Sandra is credible and immersed totally in her role. She is perhaps the strongest female character yet her role is overshadowed by Christina Uhlik’s portrayal of Gloria
Gloria grew up in Grimley, left school studied at university and worked in London and it sent to Grimley on a PR fact finding assignment and to survey the needs of the town and author the report on the future of the colliery.
Betrayed by her company, accepted then rejected by the Brass Band, fell into and out of a relationship with Andy, the Casanova of the pit. Christina plays Gloria well, however the onstage chemistry with Andy seemed to be a slow burn rather than a true smouldering.
Casanova Andy, played by Keelan Hill, gave life to his character. It was a difficult part. A true Yorkshire lad, steeped in a strong pub culture but torn between a growing feeling of love for Gloria and his loyalty to his mates, band and his laddishness.
“The high point was a soulful rendition of Danny Boy”
The high point was a soulful rendition of Danny Boy. Hill’s voice lifted the song in the second stanza, found the perfect pitch and delivered a sensation interpretation of this classic.
It was a large cast, with many characters, credit to Harrison Clark playing Shane Jr. Harrison is a name we will see more of in coming years.
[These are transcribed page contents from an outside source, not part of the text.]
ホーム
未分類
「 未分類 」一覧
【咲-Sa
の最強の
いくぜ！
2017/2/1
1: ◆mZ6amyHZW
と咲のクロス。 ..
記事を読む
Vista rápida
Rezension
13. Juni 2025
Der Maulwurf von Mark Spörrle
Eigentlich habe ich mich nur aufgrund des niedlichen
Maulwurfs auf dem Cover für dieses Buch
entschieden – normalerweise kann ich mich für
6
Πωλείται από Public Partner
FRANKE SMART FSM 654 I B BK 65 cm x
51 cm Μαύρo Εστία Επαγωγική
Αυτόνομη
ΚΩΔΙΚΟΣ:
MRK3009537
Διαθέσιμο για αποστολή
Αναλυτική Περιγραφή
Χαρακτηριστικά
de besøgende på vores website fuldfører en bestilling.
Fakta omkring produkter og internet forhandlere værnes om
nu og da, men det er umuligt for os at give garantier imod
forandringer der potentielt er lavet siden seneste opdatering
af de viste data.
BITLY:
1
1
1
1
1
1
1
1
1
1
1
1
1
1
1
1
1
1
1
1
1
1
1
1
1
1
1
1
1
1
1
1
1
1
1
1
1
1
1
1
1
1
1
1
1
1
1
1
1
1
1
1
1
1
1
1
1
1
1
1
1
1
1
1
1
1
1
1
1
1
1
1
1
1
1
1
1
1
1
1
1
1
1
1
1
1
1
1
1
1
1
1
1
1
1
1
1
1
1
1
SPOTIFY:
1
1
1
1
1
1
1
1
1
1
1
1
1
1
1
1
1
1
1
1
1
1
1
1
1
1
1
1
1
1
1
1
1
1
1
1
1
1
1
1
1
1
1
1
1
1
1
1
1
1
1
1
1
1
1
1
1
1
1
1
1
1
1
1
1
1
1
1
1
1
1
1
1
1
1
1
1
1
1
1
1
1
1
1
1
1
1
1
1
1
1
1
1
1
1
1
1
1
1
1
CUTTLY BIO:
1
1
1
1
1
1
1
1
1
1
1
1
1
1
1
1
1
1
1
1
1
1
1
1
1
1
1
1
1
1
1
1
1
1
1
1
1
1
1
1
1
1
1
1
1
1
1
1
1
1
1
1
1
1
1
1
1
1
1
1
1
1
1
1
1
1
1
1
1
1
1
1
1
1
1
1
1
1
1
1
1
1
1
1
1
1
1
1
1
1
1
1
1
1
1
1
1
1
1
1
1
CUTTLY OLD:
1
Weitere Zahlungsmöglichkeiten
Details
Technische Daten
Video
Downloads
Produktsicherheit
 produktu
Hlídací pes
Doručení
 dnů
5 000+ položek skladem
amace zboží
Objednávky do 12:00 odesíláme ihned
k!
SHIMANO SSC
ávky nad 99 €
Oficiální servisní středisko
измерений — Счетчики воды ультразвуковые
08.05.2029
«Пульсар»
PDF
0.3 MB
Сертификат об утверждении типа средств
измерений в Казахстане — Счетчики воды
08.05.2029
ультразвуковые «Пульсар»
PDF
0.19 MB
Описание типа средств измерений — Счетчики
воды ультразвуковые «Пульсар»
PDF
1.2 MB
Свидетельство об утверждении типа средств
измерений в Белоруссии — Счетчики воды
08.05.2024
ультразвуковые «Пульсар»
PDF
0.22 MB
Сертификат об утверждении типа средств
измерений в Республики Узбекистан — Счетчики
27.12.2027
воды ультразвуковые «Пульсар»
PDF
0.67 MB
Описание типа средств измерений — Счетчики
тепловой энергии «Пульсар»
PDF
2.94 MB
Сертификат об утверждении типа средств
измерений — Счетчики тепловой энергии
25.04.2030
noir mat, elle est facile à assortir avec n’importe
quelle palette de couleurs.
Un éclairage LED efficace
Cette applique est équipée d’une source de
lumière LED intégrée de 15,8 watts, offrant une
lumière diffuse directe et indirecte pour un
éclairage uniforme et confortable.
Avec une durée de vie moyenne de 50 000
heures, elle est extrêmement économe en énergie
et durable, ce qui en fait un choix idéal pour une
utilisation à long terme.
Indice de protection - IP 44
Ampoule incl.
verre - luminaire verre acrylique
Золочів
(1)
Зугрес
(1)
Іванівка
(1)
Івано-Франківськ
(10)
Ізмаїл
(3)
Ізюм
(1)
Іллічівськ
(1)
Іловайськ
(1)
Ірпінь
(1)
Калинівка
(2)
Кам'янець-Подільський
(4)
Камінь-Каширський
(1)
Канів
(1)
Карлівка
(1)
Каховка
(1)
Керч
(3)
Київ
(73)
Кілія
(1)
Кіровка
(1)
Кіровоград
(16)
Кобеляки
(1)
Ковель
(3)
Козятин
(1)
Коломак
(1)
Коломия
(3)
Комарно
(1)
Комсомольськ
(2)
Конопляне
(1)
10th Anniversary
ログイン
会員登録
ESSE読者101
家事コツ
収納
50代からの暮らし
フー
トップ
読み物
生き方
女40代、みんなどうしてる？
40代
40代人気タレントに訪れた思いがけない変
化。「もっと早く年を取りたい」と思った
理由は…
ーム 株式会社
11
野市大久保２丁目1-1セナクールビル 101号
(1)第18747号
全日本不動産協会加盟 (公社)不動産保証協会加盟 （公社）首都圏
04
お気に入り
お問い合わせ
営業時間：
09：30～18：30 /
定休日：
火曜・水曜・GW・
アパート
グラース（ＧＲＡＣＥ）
Marshall Betzel as Jim, Ken Cotterill as Harry, Rita and Vera played by Judy Gittings and Debbie Dean, all supported well, and starred in their own right.
Perhaps potentially the most under recognised actor on the night could be 7-month-old Mason Beckert playing Baby. A role he was born to play and played with conviction and panache.
In all, the production was great. Staging in the round was innovative. Set design was simple yet effective along with strong use of audio-visual depicting the setting, strife and emotion of the times.
Opening night jitters appeared to play some part, timings could have been sharper, but that’s just being super critical. The audience loved it. I loved it. It was a production that deserves support.
A big cast melded together to narrate an important era in modern life.
A community destined to be changed and struggling to reconcile that fact.
Change is ever-present in the world particularly now in this late to maybe one day post-COVID world.
Full marks to Wayne Rees as Director and Peter Caldwell as Musical Director. Bringing a large cast together, combining the Cairns Municipal Band with the Cairns Little Theatre and you have roundly delivered.
You’d be a daft ha’peth to miss this one!